**EXERCISE BRIEF**. Reproduce the lines of the records below unchanged, from the line containing "وی افزود: برخی" through the line containing "زنگنه تأکید کرد: تولیدکنندگان", including both of those lines.

**INFORMATION SHOWN**.
--- START ---

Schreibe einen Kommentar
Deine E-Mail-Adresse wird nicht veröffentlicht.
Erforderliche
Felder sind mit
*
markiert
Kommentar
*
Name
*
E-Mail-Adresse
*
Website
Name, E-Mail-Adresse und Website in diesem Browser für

--- END ---
--- START ---

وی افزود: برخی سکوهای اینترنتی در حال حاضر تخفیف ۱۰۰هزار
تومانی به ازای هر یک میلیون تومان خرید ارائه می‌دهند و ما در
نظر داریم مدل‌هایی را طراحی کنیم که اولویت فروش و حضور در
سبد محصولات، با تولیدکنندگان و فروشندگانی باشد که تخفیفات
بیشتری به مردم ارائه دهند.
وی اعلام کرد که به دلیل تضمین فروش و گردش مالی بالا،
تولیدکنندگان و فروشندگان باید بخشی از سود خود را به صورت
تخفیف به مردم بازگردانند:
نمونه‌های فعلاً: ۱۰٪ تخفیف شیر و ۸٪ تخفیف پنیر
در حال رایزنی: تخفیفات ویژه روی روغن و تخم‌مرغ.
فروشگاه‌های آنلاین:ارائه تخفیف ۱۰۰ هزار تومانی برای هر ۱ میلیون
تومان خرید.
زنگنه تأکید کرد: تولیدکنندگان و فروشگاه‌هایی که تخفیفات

--- END ---

**WRITTEN RESPONSE**.
وی افزود: برخی سکوهای اینترنتی در حال حاضر تخفیف ۱۰۰هزار
تومانی به ازای هر یک میلیون تومان خرید ارائه می‌دهند و ما در
نظر داریم مدل‌هایی را طراحی کنیم که اولویت فروش و حضور در
سبد محصولات، با تولیدکنندگان و فروشندگانی باشد که تخفیفات
بیشتری به مردم ارائه دهند.
وی اعلام کرد که به دلیل تضمین فروش و گردش مالی بالا،
تولیدکنندگان و فروشندگان باید بخشی از سود خود را به صورت
تخفیف به مردم بازگردانند:
نمونه‌های فعلاً: ۱۰٪ تخفیف شیر و ۸٪ تخفیف پنیر
در حال رایزنی: تخفیفات ویژه روی روغن و تخم‌مرغ.
فروشگاه‌های آنلاین:ارائه تخفیف ۱۰۰ هزار تومانی برای هر ۱ میلیون
تومان خرید.
زنگنه تأکید کرد: تولیدکنندگان و فروشگاه‌هایی که تخفیفات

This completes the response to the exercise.